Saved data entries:
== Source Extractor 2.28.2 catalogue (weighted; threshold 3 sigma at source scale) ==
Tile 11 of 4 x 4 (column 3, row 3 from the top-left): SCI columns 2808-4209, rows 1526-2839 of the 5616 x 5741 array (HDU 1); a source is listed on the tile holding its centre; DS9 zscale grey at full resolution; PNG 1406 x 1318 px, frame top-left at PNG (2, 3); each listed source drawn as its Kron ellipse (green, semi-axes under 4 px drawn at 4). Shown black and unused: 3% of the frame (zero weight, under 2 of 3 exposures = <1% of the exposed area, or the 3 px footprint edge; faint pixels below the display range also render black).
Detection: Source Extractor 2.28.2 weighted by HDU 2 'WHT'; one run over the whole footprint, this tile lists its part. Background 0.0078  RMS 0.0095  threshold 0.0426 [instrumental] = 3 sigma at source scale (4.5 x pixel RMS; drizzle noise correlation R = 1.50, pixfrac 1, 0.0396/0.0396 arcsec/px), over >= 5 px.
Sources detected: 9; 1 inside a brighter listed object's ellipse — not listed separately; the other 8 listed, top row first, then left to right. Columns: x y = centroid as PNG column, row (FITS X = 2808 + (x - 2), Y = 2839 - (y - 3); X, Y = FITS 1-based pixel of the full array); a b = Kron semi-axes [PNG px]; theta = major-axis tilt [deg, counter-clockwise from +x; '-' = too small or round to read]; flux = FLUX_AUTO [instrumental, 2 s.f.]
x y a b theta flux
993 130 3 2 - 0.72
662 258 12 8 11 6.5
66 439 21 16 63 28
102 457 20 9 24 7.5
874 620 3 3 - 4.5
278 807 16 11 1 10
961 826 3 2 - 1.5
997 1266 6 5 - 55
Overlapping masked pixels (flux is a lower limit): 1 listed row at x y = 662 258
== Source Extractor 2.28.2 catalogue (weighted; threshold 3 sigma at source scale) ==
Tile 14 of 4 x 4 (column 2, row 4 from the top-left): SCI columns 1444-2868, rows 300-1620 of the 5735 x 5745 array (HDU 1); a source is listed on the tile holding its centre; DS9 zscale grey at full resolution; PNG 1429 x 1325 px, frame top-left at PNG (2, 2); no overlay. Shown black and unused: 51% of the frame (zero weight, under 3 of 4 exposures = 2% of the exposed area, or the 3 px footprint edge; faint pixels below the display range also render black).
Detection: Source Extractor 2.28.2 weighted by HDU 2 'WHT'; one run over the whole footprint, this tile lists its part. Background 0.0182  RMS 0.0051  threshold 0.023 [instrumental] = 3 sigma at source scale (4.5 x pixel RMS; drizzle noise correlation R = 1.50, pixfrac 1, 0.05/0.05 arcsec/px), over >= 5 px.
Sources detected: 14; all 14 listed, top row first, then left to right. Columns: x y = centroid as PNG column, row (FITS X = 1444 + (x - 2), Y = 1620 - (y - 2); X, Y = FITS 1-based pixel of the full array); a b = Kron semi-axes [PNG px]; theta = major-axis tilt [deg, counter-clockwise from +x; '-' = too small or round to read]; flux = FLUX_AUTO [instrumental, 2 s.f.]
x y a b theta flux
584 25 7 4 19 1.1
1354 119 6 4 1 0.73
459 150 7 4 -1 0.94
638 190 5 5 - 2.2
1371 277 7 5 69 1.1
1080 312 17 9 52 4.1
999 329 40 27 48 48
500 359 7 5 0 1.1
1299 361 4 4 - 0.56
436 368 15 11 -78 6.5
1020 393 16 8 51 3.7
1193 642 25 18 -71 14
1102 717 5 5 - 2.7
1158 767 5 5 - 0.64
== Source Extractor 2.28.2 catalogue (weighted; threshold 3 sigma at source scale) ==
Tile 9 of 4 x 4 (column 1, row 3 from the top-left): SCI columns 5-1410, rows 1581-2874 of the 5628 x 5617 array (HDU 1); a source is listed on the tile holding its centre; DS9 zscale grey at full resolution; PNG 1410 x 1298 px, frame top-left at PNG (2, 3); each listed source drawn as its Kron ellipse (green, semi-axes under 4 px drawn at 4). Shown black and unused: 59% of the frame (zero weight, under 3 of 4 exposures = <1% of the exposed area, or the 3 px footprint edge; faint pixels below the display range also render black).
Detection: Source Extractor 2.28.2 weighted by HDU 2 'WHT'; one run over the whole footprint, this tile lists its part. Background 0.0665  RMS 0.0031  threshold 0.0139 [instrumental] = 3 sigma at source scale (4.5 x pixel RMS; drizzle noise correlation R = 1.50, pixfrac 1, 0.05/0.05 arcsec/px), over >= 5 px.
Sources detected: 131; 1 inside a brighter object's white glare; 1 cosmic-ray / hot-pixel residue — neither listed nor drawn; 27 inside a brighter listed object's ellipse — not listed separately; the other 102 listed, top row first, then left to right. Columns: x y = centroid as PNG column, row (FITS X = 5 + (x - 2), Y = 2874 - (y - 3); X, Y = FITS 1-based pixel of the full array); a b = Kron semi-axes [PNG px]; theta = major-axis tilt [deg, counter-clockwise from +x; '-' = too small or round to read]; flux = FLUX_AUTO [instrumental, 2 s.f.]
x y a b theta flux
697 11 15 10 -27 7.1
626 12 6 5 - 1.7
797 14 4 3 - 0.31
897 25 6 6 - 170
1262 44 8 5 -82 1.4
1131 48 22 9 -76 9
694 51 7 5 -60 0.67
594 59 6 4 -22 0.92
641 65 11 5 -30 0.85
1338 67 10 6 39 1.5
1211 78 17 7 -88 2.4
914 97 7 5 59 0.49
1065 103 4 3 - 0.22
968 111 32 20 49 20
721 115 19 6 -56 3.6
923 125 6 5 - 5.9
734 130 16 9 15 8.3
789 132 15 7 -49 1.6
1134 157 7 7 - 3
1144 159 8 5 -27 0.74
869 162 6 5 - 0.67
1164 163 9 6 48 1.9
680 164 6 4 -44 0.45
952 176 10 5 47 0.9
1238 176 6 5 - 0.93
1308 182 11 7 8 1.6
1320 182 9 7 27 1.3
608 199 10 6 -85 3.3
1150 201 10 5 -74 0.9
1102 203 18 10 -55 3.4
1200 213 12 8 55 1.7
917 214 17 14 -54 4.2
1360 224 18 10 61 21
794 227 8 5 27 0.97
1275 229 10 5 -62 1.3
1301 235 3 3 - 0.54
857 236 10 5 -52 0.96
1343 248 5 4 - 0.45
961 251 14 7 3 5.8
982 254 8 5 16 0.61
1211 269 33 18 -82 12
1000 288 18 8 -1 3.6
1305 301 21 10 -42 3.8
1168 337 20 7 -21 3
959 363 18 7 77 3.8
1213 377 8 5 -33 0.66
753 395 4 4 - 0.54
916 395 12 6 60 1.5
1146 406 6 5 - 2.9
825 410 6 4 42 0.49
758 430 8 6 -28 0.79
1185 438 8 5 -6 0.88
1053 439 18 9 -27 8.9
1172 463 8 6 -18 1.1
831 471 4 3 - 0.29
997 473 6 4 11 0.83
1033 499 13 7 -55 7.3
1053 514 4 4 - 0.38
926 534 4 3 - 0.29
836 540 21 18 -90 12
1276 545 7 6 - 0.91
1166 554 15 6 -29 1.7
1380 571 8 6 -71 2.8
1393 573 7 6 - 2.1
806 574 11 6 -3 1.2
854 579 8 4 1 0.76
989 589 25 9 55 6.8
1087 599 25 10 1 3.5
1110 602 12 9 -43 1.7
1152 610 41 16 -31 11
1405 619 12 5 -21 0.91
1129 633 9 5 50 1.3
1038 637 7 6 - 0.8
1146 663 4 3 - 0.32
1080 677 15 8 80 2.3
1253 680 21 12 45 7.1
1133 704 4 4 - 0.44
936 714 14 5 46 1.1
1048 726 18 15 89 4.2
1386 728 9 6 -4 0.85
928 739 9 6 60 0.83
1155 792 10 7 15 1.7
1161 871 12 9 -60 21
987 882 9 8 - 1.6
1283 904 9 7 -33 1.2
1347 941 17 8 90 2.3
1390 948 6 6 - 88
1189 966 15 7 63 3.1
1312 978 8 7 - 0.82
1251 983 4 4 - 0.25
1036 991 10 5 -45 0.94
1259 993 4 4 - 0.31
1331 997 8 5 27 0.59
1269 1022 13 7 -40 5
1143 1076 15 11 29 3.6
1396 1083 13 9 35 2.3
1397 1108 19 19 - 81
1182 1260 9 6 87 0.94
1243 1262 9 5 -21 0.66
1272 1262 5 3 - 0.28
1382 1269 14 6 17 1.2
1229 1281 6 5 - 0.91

▸ EXERCISE
Change each "threshold" to "cutoff" in the stretch from the start of the items through the line containing "0.0396/0.0396 arcsec/px), over >= 5 px.", and write out those lines again with everything else left as it is.

▸ ANSWER FOR THIS EXERCISE
== Source Extractor 2.28.2 catalogue (weighted; cutoff 3 sigma at source scale) ==
Tile 11 of 4 x 4 (column 3, row 3 from the top-left): SCI columns 2808-4209, rows 1526-2839 of the 5616 x 5741 array (HDU 1); a source is listed on the tile holding its centre; DS9 zscale grey at full resolution; PNG 1406 x 1318 px, frame top-left at PNG (2, 3); each listed source drawn as its Kron ellipse (green, semi-axes under 4 px drawn at 4). Shown black and unused: 3% of the frame (zero weight, under 2 of 3 exposures = <1% of the exposed area, or the 3 px footprint edge; faint pixels below the display range also render black).
Detection: Source Extractor 2.28.2 weighted by HDU 2 'WHT'; one run over the whole footprint, this tile lists its part. Background 0.0078  RMS 0.0095  cutoff 0.0426 [instrumental] = 3 sigma at source scale (4.5 x pixel RMS; drizzle noise correlation R = 1.50, pixfrac 1, 0.0396/0.0396 arcsec/px), over >= 5 px.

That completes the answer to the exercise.